Permainan demi popularitas membuahkan hasil—keluarga tersebut membuat seratus potong roti untuk putaran pertama pesanan online, namun putaran kedua membutuhkan ribuan potong roti. “Seluruh dapur kami dipenuhi roti,” kenang Julia. Keluarga Dural bergegas mendapatkan bahan-bahan yang diperlukan di saat impor berkurang. “Mungkin ada kekurangan ube di Dallas, dan itu mungkin karena kami,” kata Julia sambil tertawa. “Kami benar-benar pergi ke, seperti, setiap toko kelontong Asia di Dallas, membersihkan rak-rak mereka dari ube.”
Pandesal Place sejak itu memperluas penawarannya ke leche flan dan kue liburan, dijual melalui pemesanan di muka di luar rumah keluarga dan sesekali di pasar terbuka.

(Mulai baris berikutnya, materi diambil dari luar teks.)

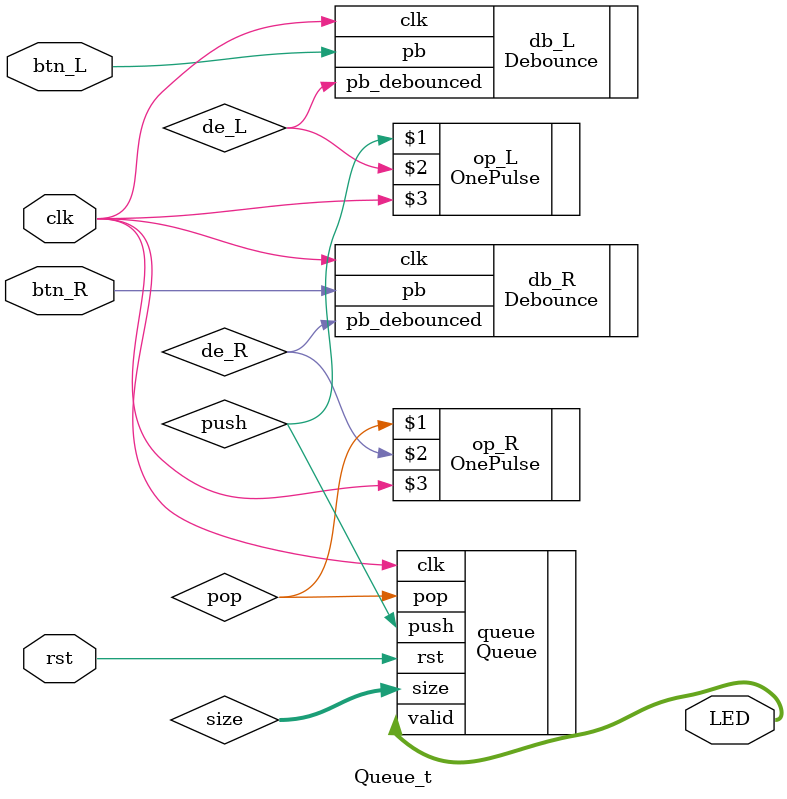
<source format=v>
`define MAXSIZE 16
module Queue_t( clk, rst, btn_L, btn_R, LED);
input clk, rst, btn_L, btn_R;
output [15:0] LED;
wire [4:0] size;
wire push, pop, de_L, de_R;

Debounce db_L( .pb_debounced(de_L), .pb(btn_L), .clk(clk));
Debounce db_R( .pb_debounced(de_R), .pb(btn_R), .clk(clk));
OnePulse op_L( push, de_L, clk);
OnePulse op_R( pop, de_R, clk);
Queue queue( .clk(clk), .rst(rst), .push(push), .pop(pop), .size(size), .valid(LED) );

endmodule

</source>
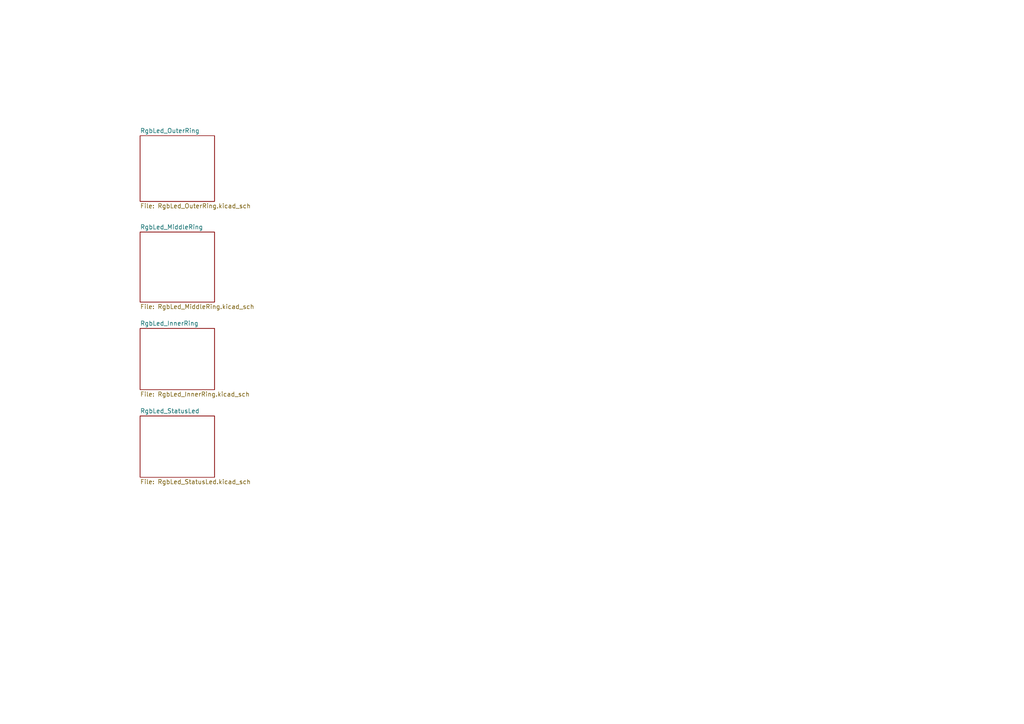
<source format=kicad_sch>
(kicad_sch
	(version 20231120)
	(generator "eeschema")
	(generator_version "8.0")
	(uuid "74568023-24e9-494a-bffe-c37a7a23f2f8")
	(paper "A4")
	(lib_symbols)
	(sheet
		(at 40.64 67.31)
		(size 21.59 20.32)
		(fields_autoplaced yes)
		(stroke
			(width 0.1524)
			(type solid)
		)
		(fill
			(color 0 0 0 0.0000)
		)
		(uuid "001e10c8-96e8-4d47-8553-6e5af4da2637")
		(property "Sheetname" "RgbLed_MiddleRing"
			(at 40.64 66.5984 0)
			(effects
				(font
					(size 1.27 1.27)
				)
				(justify left bottom)
			)
		)
		(property "Sheetfile" "RgbLed_MiddleRing.kicad_sch"
			(at 40.64 88.2146 0)
			(effects
				(font
					(size 1.27 1.27)
				)
				(justify left top)
			)
		)
		(instances
			(project "Pomodoro_V7"
				(path "/7b50fc13-bee1-48b7-8eab-d6ef36855383/d366a572-4eed-4be8-88cc-5fb5da022e23"
					(page "8")
				)
			)
		)
	)
	(sheet
		(at 40.64 95.25)
		(size 21.59 17.78)
		(fields_autoplaced yes)
		(stroke
			(width 0.1524)
			(type solid)
		)
		(fill
			(color 0 0 0 0.0000)
		)
		(uuid "382173d7-caa1-4139-ba6d-a35eb18170ce")
		(property "Sheetname" "RgbLed_InnerRing"
			(at 40.64 94.5384 0)
			(effects
				(font
					(size 1.27 1.27)
				)
				(justify left bottom)
			)
		)
		(property "Sheetfile" "RgbLed_InnerRing.kicad_sch"
			(at 40.64 113.6146 0)
			(effects
				(font
					(size 1.27 1.27)
				)
				(justify left top)
			)
		)
		(instances
			(project "Pomodoro_V7"
				(path "/7b50fc13-bee1-48b7-8eab-d6ef36855383/d366a572-4eed-4be8-88cc-5fb5da022e23"
					(page "9")
				)
			)
		)
	)
	(sheet
		(at 40.64 120.65)
		(size 21.59 17.78)
		(fields_autoplaced yes)
		(stroke
			(width 0.1524)
			(type solid)
		)
		(fill
			(color 0 0 0 0.0000)
		)
		(uuid "797b80c3-c08e-40d2-b941-fe27167ea576")
		(property "Sheetname" "RgbLed_StatusLed"
			(at 40.64 119.9384 0)
			(effects
				(font
					(size 1.27 1.27)
				)
				(justify left bottom)
			)
		)
		(property "Sheetfile" "RgbLed_StatusLed.kicad_sch"
			(at 40.64 139.0146 0)
			(effects
				(font
					(size 1.27 1.27)
				)
				(justify left top)
			)
		)
		(instances
			(project "Pomodoro_V7"
				(path "/7b50fc13-bee1-48b7-8eab-d6ef36855383/d366a572-4eed-4be8-88cc-5fb5da022e23"
					(page "10")
				)
			)
		)
	)
	(sheet
		(at 40.64 39.37)
		(size 21.59 19.05)
		(fields_autoplaced yes)
		(stroke
			(width 0.1524)
			(type solid)
		)
		(fill
			(color 0 0 0 0.0000)
		)
		(uuid "b6c0abfc-b228-4088-82f2-4b654b638967")
		(property "Sheetname" "RgbLed_OuterRing"
			(at 40.64 38.6584 0)
			(effects
				(font
					(size 1.27 1.27)
				)
				(justify left bottom)
			)
		)
		(property "Sheetfile" "RgbLed_OuterRing.kicad_sch"
			(at 40.64 59.0046 0)
			(effects
				(font
					(size 1.27 1.27)
				)
				(justify left top)
			)
		)
		(instances
			(project "Pomodoro_V7"
				(path "/7b50fc13-bee1-48b7-8eab-d6ef36855383/d366a572-4eed-4be8-88cc-5fb5da022e23"
					(page "7")
				)
			)
		)
	)
)

</source>
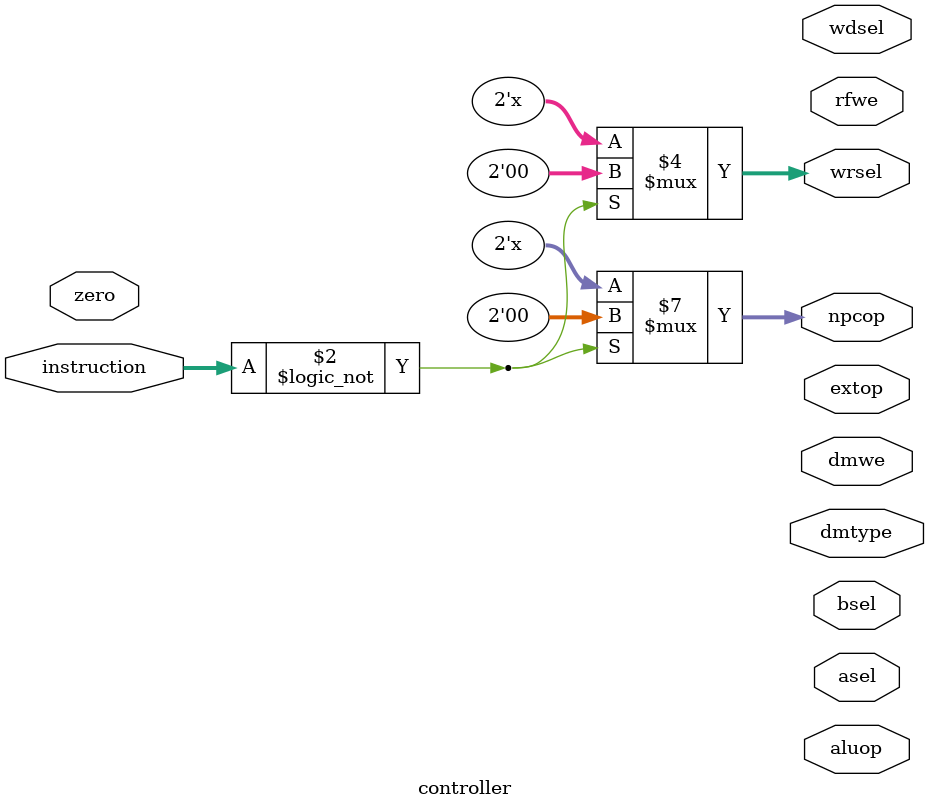
<source format=v>
`timescale 1ns/1ps

`define  AaddB   0
`define  AsubB   1
`define  A|B     2
`define  luiB    3
`define  AandB   4
`define  B<<A    5


`define  addu    6'b100001  // op == 0
`define  subu    6'b100011  // op == 0
`define  ori     6'b001101  // op != 0
`define  lw      6'b100011  // op == 0
`define  sw      6'b101011  // op != 0
`define  beq     6'b000100  // op != 0
`define  lui     6'b001111  // op == 0
`define  jal     6'b000011  // op != 0
`define  jr      6'b001000  // op == 0
`define  nop     6'b000000  // op == 0


module controller (
    input  wire[31:0] instruction,
    input  wire zero,
    output wire [1:0] npcop,
    output wire [1:0] wrsel,
    output wire [1:0] wdsel,
    output wire rfwe,
    output wire [1:0] extop,
    output wire [1:0] asel,
    output wire [1:0] bsel,
    output wire [4:0] aluop,
    output wire dmwe,
    output wire [1:0] dmtype
);

    always @( * ) begin
        if(instruction == 0) begin
            npcop = 0;
            wrsel = 0;
            
        end
    end

endmodule //controller
</source>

Meskipun keluarga tersebut bercita-cita untuk membuka toko suatu hari nanti, membuat kue bukanlah sumber pendapatan utama (Julia adalah seorang pengacara, dan Rafaela bekerja di bagian pemasaran), dan jadwal toko roti yang berubah-ubah mencerminkan hal tersebut. “Kami tidak berada dalam ritme yang teratur akhir-akhir ini,” kata Julia. “Sekarang ada lebih banyak tempat untuk mendapatkan roti Filipina. Terkadang saya bertanya-tanya apakah orang-orang melupakan kami.” Namun ketika Dural membuka pemesanan online, tetap saja terjual habis.
Meskipun kesuksesan mungkin terlihat berbeda untuk setiap bisnis, ada preseden untuk melakukan ekspansi. Comadre Panadería dari Austin mulai menjual kue-kuenya di Instagram selama pandemi. Sekarang bertempat di sebuah kafe kecil dan telah mendapatkan dua nominasi James Beard Foundation Award. Memiliki toko roti berbasis Instagram memberi para pembuat roti jalan untuk meminimalkan biaya dan birokrasi sambil melakukan sesuatu yang mereka sukai. “Saya tidak memiliki latar belakang bisnis. Saya suka berkreasi,” kata Barrera. “Saya tidak ingin mengembangkan toko roti dan membencinya. Saya ingin tumbuh dan tetap menyukainya.”